La procureure de la Couronne Meaghan Cunningham a fait valoir devant le tribunal en février que les actions de Corey Hurren « étaient loin d’être anodines » et constituaient une menace sérieuse pour la sécurité publique tout en créant une situation potentiellement dangereuse.

Les agents de la Gendarmerie royale du Canada (GRC) avaient réussi à désamorcer la situation et à arrêter l’homme sans heurts, mais « cela ne change pas le fait que les actions délibérées du 2 juillet de M. Hurren étaient incroyablement dangereuses », a plaidé la procureure.

La politique comme motivation

Le juge Wadden a dit mercredi que le fait que Corey Hurren savait que ses actions en juillet dernier étaient potentiellement suicidaires soulève de sérieuses inquiétudes quant à son comportement futur si la dépression sous-jacente n’est pas reconnue et traitée.

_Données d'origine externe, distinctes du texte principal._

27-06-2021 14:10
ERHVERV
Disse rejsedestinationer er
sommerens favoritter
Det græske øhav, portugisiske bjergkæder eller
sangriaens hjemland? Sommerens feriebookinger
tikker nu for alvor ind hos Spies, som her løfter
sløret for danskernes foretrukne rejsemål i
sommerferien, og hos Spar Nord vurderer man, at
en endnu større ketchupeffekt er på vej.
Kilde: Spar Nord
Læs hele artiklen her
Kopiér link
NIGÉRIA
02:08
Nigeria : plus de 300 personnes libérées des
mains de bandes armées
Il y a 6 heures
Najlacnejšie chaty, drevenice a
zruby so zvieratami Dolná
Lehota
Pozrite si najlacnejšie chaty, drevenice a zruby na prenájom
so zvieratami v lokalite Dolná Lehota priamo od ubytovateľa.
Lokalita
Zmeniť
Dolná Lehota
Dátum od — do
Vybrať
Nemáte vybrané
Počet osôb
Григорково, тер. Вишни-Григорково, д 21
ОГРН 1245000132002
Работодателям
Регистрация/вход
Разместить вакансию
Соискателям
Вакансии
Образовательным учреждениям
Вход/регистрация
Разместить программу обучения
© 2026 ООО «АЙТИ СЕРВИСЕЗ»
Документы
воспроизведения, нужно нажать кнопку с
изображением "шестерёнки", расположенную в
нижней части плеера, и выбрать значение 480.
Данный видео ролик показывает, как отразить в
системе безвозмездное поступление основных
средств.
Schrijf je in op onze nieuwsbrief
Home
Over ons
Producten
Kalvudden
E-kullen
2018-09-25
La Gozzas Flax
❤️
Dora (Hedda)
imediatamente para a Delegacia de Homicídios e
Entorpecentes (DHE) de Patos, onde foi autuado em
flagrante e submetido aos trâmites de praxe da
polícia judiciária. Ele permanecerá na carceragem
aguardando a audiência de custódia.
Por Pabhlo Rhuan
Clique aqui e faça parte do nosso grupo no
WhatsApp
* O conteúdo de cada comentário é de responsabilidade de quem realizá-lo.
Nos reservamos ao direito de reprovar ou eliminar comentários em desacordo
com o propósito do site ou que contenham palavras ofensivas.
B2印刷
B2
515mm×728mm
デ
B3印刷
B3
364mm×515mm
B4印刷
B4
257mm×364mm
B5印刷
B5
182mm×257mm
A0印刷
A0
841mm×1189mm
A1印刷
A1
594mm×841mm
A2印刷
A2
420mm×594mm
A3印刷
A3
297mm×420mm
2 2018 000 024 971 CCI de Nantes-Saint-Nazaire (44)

Même s’il était déprimé au moment des faits, ce sont ses opinions politiques, incluant des théories du complot, qui l’ont motivé à agir, a ajouté le juge.

« Il n’y a aucune preuve qu’il a renoncé aux théories du complot, ou qu’il a reconnu l’illicéité d’utiliser la force armée pour exprimer ses opinions politiques », a-t-il affirmé.